Plain-text document sources
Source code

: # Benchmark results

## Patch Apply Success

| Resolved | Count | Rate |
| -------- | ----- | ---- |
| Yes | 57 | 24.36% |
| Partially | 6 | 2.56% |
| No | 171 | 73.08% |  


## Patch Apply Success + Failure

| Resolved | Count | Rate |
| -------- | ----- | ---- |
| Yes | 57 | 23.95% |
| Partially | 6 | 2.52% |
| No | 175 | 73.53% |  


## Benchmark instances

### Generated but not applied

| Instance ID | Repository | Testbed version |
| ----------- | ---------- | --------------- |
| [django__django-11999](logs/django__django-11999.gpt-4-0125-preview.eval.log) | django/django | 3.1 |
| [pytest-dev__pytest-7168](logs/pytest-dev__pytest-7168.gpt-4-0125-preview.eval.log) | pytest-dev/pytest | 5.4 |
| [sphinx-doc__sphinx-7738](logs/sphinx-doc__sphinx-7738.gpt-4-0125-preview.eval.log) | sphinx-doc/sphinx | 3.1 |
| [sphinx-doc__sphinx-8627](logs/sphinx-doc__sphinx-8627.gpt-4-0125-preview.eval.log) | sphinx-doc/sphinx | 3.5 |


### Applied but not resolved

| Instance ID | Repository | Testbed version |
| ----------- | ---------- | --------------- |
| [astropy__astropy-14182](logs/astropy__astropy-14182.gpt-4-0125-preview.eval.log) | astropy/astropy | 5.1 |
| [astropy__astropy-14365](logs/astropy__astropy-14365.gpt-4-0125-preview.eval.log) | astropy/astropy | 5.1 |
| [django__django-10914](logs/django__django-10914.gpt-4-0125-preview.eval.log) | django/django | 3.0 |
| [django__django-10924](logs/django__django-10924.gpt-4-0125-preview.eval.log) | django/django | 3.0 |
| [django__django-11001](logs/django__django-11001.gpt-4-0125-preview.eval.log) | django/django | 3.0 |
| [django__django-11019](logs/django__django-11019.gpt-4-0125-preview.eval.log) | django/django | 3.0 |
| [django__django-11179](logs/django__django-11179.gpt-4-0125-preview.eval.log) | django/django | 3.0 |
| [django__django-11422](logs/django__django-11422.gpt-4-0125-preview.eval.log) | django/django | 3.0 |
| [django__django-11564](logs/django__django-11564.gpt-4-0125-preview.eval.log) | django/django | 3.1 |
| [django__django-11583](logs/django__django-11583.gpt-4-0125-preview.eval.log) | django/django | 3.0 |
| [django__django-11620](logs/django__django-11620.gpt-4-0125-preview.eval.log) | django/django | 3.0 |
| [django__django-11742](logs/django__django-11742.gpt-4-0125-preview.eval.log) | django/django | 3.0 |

# WHAT YOU NEED TO DO
Lines to set down from above: the line with "# Benchmark results", the line with "Partially | 6 | 2.52% |", and every line between, each exactly as written.

# RESPONSE TO THIS EXERCISE
: # Benchmark results

## Patch Apply Success

| Resolved | Count | Rate |
| -------- | ----- | ---- |
| Yes | 57 | 24.36% |
| Partially | 6 | 2.56% |
| No | 171 | 73.08% |  


## Patch Apply Success + Failure

| Resolved | Count | Rate |
| -------- | ----- | ---- |
| Yes | 57 | 23.95% |
| Partially | 6 | 2.52% |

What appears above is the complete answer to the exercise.